- _Task brief_:
Extract each line of the records that contains the string "pour".

- _Given records_:
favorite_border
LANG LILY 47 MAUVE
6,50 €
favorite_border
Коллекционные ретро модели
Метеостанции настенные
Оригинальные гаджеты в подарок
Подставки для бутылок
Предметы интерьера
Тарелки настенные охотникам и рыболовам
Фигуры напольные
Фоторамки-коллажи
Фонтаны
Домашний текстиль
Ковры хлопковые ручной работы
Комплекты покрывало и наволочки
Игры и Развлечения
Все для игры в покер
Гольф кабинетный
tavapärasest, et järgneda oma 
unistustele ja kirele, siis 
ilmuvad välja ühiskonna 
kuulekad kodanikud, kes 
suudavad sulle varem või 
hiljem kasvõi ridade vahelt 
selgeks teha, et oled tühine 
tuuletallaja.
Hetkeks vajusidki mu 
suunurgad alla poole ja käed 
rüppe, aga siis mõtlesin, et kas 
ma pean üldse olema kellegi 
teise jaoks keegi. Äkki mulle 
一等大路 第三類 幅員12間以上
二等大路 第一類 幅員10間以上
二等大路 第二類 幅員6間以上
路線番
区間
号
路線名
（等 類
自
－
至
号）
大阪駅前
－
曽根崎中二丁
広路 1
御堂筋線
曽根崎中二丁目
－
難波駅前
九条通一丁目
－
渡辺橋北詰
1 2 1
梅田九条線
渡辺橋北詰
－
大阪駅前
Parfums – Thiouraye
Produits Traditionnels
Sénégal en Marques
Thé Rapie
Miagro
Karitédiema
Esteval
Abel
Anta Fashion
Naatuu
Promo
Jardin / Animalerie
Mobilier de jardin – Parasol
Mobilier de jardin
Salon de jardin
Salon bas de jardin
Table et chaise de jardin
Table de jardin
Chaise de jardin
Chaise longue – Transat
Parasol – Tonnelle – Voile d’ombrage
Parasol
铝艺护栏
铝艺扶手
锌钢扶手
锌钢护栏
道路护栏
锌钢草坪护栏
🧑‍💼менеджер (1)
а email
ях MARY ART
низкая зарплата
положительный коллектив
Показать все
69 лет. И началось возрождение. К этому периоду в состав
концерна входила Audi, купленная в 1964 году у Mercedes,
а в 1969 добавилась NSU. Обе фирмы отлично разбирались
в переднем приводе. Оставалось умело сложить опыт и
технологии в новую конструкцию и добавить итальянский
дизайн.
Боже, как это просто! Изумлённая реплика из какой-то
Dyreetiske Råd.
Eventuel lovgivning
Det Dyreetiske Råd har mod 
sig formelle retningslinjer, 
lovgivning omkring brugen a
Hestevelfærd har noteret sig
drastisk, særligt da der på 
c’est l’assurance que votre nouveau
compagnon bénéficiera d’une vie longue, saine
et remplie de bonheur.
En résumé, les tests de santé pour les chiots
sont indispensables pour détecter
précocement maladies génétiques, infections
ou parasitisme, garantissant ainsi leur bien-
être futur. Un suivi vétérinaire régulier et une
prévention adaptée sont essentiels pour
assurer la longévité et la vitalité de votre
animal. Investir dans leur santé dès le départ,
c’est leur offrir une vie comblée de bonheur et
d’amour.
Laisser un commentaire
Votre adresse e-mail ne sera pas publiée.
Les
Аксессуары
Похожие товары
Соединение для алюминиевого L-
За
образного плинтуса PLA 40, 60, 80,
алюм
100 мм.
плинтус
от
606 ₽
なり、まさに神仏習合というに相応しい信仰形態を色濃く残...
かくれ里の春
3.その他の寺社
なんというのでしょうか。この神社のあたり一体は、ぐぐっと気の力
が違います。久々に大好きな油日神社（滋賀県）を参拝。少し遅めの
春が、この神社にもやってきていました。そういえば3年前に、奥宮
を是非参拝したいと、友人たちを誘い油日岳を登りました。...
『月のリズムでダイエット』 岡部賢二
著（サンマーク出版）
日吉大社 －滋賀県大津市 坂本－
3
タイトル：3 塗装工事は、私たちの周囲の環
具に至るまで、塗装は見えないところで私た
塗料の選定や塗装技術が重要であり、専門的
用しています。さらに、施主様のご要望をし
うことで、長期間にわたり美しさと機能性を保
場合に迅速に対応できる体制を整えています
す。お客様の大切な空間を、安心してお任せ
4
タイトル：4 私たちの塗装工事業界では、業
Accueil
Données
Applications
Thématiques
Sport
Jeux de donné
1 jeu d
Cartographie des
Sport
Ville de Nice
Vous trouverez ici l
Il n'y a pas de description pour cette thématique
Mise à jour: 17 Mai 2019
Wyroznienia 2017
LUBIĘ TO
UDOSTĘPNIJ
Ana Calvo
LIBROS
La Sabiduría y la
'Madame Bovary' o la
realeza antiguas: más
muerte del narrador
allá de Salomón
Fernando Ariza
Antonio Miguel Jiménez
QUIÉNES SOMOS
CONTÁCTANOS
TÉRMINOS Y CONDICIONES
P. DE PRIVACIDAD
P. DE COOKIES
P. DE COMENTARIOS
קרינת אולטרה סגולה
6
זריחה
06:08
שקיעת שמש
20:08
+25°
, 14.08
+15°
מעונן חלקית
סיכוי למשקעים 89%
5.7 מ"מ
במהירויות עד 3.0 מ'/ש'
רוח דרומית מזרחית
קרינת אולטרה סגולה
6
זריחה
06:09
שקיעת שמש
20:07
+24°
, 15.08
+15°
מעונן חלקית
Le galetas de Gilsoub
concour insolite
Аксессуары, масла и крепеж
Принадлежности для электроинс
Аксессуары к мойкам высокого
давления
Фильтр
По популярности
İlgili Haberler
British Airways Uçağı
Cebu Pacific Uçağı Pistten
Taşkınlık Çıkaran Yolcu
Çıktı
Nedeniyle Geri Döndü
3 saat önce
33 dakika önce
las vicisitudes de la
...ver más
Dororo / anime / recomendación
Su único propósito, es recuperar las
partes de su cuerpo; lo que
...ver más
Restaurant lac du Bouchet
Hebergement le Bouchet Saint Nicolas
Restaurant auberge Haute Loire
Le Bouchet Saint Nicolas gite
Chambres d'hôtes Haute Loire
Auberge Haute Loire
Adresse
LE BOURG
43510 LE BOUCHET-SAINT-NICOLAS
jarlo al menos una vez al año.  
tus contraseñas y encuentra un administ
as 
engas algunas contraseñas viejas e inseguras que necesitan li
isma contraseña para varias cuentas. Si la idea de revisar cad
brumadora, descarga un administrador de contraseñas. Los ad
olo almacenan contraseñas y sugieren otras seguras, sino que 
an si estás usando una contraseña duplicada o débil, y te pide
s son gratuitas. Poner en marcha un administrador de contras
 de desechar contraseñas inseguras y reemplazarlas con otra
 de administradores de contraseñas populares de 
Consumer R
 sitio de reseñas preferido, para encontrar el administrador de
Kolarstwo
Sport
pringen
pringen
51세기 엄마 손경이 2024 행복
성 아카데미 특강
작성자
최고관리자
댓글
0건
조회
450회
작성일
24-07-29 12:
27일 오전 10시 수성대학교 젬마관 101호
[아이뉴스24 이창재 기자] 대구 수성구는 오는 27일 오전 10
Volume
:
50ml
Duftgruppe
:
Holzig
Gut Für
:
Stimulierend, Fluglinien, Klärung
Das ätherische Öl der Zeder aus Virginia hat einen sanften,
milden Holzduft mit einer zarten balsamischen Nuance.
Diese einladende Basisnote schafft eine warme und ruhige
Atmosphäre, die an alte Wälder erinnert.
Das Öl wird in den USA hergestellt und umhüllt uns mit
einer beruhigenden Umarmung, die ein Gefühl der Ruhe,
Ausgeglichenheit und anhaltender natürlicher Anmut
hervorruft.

- _Written answer_:
En résumé, les tests de santé pour les chiots
sont indispensables pour détecter
prévention adaptée sont essentiels pour
Il n'y a pas de description pour cette thématique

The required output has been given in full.